A missa das 19 horas transcorria normalmente quando forte barulho atraiu a atenção de todos. No chão do corredor central do templo, um corpo imenso tentava levantar-se com muita dificuldade. Várias pessoas procuravam ajudá-lo, em vão. Antes de prosseguir, voltemos no tempo e entendamos os fatos daquele domingo.
Sexta-feira recebo telefonema do Barão. Com o seu jeito inconfundível, ele dispara:
- Ei, cara! Queria a sua opinião sobre a manchete desta semana. Vamos homenagear Nossa Senhora Aparecida. Pensei em “Faz 300 anos a neguinha mais querida do Brasil”. O que você acha?
Respondi o óbvio:
- Como jornalista, acho a manchete coerente com a linha editorial irreverente do jornaleco. Preocupa-me a reação dos fiéis. Talvez não entendam a homenagem.

----------------

Instruções ::
Segundo o trecho selecionado, em que dia da semana o Barão telefona?

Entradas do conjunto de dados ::

----------------

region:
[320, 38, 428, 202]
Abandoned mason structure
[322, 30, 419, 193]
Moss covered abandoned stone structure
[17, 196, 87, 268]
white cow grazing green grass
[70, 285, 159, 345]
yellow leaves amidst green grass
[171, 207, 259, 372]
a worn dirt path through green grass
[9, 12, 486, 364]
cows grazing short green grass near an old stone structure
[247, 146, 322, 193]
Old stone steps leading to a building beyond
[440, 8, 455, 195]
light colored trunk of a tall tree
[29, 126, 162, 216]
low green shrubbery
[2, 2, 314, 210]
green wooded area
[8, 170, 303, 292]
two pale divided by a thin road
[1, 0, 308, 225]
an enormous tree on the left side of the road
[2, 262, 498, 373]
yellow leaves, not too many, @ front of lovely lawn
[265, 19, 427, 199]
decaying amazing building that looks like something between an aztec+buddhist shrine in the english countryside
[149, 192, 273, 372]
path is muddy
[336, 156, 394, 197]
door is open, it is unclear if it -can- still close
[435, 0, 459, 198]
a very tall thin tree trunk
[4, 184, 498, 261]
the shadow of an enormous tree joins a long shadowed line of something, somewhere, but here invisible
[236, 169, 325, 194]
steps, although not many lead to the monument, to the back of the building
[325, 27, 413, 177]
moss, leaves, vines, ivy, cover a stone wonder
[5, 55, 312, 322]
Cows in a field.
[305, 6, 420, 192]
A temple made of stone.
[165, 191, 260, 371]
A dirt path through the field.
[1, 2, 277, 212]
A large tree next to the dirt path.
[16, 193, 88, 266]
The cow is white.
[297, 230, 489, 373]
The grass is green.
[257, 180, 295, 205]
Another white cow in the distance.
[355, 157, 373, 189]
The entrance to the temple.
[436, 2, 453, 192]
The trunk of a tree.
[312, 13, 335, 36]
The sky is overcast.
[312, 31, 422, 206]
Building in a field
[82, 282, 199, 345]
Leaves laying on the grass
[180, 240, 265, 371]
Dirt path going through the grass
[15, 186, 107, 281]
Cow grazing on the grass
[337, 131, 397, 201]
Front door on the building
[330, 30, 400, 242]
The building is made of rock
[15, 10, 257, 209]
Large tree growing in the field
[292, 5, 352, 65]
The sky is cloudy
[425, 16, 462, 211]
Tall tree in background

----------------

Resposta ::
Na sexta-feira.